Sobel não sabe liderar. O que seriam problemas de caráter na vida civil assumem outra dimensão durante a guerra. Ali é necessário confiar em quem lidera, que deve saber como fazê-lo. O chefe será, no terreno, responsável pela vida de seus subordinados. Na série, estes dão um jeito de remover Sobel. Preferem a liderança do tenente Winters.

“Conheço os generais de Bolsonaro. São todos excelentes líderes e administradores. Dentro dos quartéis”, disse um coronel. Mas eles também estariam “perdidos” no Planalto em funções civis. Enquanto eles e Bolsonaro se preocupavam com o samba-enredo da Mangueira no carnaval, a epidemia de coronavírus fazia milhares de mortes na China. No dia 13 de fevereiro, o jornal publicava que o surto da doença estava apenas começando fora da China.

E o que fizeram os homens do Estado-Maior do Planalto? Algum plano de contenção da doença nas fronteiras? Alguma barreira sanitária foi criada nos portos e aeroportos? Houve compras de emergência ou estímulo à produção de equipamentos como respiradores, máscaras, aventais, luvas, óculos para os profissionais de saúde ou simplesmente testes para a população? Com qual cenário os assessores presidenciais trabalhavam? Era só uma “gripezinha”…

“Não se prepararam para o pior cenário”, disse o coronel Glauco Carvalho, da PM paulista. Por 15 anos ele foi oficial de Estado-Maior em São Paulo.
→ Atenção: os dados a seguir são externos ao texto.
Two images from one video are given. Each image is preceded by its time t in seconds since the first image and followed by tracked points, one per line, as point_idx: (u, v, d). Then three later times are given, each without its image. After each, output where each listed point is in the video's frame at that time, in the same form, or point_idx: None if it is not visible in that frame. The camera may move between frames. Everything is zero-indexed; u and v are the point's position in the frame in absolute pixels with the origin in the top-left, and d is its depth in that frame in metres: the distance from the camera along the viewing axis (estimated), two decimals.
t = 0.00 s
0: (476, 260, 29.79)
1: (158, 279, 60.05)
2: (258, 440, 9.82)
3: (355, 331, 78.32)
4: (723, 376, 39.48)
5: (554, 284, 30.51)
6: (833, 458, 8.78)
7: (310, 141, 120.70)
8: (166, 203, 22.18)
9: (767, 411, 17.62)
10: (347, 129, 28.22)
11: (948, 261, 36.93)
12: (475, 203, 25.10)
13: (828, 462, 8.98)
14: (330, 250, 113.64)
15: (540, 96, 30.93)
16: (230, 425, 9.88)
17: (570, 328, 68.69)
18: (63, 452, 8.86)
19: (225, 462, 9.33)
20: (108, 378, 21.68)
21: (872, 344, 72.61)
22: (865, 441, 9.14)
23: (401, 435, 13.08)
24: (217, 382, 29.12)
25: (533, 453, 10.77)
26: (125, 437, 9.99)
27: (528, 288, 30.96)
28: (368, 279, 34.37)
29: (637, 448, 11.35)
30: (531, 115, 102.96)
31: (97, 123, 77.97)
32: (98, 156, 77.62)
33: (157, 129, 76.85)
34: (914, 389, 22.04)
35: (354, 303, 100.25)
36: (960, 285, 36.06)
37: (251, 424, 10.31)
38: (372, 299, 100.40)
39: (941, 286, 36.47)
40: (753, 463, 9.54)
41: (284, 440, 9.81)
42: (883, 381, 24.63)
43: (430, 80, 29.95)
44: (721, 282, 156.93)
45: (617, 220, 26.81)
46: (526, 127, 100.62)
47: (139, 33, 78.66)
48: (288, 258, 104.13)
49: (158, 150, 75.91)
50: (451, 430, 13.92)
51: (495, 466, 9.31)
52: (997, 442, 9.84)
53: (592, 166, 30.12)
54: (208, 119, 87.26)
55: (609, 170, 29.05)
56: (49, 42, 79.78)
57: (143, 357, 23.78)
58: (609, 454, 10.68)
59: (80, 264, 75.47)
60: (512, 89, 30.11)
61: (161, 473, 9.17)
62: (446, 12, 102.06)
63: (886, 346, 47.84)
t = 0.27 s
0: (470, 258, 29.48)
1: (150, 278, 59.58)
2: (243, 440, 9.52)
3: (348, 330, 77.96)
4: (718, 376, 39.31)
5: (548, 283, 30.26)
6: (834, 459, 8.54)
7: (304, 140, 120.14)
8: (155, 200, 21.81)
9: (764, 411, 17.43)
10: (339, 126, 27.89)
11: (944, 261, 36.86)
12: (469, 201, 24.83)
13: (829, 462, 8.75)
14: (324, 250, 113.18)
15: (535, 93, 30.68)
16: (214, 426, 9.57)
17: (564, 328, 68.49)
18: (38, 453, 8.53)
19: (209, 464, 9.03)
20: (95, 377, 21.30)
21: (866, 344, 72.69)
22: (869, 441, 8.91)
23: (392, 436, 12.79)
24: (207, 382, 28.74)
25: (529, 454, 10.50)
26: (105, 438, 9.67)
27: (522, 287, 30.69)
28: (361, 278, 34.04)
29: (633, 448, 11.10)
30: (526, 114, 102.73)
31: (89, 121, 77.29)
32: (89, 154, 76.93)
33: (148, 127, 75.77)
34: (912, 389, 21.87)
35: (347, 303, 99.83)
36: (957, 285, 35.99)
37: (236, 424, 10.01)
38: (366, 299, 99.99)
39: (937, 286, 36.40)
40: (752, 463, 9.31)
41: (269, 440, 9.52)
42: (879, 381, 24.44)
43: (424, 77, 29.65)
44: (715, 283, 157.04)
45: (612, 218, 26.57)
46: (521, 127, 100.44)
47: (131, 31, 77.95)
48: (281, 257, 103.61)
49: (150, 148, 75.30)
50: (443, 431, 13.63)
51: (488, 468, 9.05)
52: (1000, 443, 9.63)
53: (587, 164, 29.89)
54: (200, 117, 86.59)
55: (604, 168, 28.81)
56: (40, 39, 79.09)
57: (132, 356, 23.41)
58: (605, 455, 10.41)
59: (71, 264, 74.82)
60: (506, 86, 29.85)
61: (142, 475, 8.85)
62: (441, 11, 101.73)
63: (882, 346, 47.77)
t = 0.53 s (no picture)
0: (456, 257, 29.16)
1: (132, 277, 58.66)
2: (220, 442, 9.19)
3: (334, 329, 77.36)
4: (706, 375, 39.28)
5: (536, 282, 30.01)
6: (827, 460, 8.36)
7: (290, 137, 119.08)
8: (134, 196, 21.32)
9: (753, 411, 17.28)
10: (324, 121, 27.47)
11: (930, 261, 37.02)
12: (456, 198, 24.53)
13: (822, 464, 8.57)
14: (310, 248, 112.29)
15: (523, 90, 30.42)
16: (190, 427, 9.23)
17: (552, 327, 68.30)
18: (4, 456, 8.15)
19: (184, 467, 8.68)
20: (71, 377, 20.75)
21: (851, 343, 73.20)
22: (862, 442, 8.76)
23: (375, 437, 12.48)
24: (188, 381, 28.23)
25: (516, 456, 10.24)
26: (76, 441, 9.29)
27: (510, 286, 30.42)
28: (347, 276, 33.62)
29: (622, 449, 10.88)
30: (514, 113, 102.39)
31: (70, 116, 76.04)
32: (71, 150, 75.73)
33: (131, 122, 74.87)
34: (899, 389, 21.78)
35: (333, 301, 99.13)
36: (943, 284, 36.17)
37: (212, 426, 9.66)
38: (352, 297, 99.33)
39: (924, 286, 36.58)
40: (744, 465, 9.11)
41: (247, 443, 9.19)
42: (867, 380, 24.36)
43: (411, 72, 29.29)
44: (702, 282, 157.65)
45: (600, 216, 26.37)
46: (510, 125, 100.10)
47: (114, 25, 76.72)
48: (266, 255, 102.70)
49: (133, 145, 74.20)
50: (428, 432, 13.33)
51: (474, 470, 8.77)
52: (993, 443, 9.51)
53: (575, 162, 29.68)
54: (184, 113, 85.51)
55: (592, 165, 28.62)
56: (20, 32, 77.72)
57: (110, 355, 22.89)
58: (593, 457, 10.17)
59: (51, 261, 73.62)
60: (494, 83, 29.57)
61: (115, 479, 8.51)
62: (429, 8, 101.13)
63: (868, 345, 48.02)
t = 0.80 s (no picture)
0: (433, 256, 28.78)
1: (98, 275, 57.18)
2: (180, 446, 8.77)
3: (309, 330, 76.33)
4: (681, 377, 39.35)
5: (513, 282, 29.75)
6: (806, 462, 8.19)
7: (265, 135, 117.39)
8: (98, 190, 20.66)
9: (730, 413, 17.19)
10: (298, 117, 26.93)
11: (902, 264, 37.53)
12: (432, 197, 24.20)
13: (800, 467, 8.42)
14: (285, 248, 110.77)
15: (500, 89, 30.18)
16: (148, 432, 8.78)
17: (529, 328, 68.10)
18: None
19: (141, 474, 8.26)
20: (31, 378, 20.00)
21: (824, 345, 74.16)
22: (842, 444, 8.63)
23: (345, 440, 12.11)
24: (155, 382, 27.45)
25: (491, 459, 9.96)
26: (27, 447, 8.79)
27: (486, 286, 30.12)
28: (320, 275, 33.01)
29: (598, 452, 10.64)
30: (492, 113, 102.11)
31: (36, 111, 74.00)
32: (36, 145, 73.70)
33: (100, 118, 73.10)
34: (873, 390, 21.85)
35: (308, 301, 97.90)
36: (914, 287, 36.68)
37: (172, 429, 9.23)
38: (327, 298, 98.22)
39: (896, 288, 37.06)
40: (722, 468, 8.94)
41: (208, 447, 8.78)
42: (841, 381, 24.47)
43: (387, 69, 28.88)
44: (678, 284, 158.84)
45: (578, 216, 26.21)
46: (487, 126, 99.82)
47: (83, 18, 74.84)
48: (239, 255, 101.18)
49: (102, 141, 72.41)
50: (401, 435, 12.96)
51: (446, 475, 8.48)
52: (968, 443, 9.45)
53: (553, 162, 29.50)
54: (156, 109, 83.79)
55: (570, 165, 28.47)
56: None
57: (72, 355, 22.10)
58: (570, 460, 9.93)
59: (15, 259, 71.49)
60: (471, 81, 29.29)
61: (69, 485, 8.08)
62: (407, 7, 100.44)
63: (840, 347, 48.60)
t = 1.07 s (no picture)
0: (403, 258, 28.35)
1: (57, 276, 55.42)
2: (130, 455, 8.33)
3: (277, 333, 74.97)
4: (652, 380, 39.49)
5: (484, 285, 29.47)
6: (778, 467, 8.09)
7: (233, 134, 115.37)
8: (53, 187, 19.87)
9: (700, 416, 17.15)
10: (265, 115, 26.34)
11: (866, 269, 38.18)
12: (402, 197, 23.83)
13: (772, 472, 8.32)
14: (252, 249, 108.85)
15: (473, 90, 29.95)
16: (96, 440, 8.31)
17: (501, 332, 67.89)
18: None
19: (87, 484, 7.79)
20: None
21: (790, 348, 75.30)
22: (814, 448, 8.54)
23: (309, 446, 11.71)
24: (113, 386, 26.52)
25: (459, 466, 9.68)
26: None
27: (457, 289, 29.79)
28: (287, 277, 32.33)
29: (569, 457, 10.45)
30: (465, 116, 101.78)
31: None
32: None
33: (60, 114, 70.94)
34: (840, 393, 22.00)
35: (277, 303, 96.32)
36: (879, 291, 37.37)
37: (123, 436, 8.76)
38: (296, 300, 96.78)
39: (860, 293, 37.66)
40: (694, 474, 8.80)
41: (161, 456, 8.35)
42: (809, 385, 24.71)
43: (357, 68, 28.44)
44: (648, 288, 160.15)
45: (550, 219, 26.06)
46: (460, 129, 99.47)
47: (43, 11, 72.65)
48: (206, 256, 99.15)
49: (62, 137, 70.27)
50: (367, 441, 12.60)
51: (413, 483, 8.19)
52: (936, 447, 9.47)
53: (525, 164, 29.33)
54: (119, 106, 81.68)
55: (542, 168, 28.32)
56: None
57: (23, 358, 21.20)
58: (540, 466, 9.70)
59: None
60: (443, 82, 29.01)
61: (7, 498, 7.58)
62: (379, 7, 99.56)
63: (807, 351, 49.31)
Enfrentou emergências como os ataques do Primeiro Comando da Capital. Trabalhou na assessoria parlamentar da PM em Brasília, onde conheceu o então deputado Jair Bolsonaro. Glauco conclui: “Ele é incapaz de liderar.”

A paciência de Glauco acabou depois da entrevista na qual o presidente chamou a covid-19 de “gripezinha”. A insistência em dividir o País, atacando governadores que compreenderam a gravidade da situação, em nome da esperança de ser reeleito em 2022, mostra a compreensão que Bolsonaro tem do momento. E a importância que dá às vidas de seus concidadãos.

Ao vê-lo na TV sem saber colocar uma máscara no rosto, outro coronel – este do Exército – desabafou para amigos: “Se estivesse no Planalto, entrava na sala do capitão, que não consegue comandar uma patrulha, e lhe dava um esporro.” Glauco mandou aos amigos uma mensagem: diante de Bolsonaro, sentia-se “envergonhado” de ser militar.

Ele e outros militares veem o tempo escoar. Eles prestam atenção às manifestações espontâneas que surgiram contra o capitão. A população em quarentena está com os nervos à flor da pele. Por enquanto, ela voltou seu descontentamento contra Bolsonaro. Os coronéis acham que o rastro de mortes que a covid-19 deixará no País fará de Bolsonaro – para quem tudo não passava de “histeria” – um pária. E suas instituições podem pagar um preço alto pelo apoio que deram ao capitão.